» **Supplied entries**
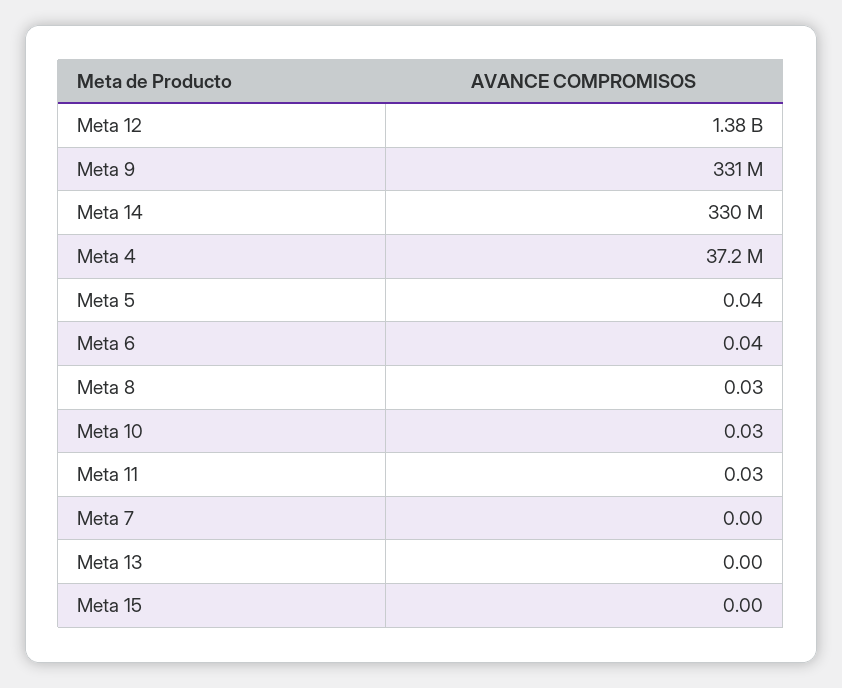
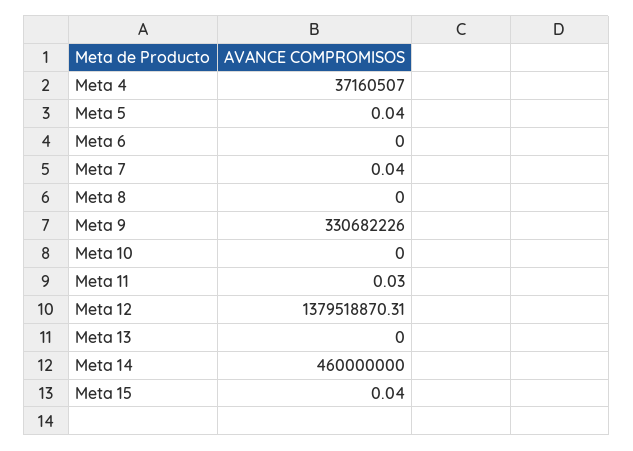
  {
    "Meta 12": 1379518870.31,
    "Meta 9": 330682226,
-   "Meta 14": 330000000,
+   "Meta 14": 460000000,
    "Meta 4": 37160507,
    "Meta 5": 0.04,
-   "Meta 6": 0.04,
+   "Meta 6": 0,
-   "Meta 8": 0.03,
+   "Meta 8": 0,
-   "Meta 10": 0.03,
+   "Meta 10": 0,
    "Meta 11": 0.03,
-   "Meta 7": 0,
+   "Meta 7": 0.04,
    "Meta 13": 0,
-   "Meta 15": 0
+   "Meta 15": 0.04
  }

» **The problem**
Since the copy must contain no pictures, return only the text of the records, exactly as it stands.

» **Answer section**
  {
    "Meta 12": 1379518870.31,
    "Meta 9": 330682226,
-   "Meta 14": 330000000,
+   "Meta 14": 460000000,
    "Meta 4": 37160507,
    "Meta 5": 0.04,
-   "Meta 6": 0.04,
+   "Meta 6": 0,
-   "Meta 8": 0.03,
+   "Meta 8": 0,
-   "Meta 10": 0.03,
+   "Meta 10": 0,
    "Meta 11": 0.03,
-   "Meta 7": 0,
+   "Meta 7": 0.04,
    "Meta 13": 0,
-   "Meta 15": 0
+   "Meta 15": 0.04
  }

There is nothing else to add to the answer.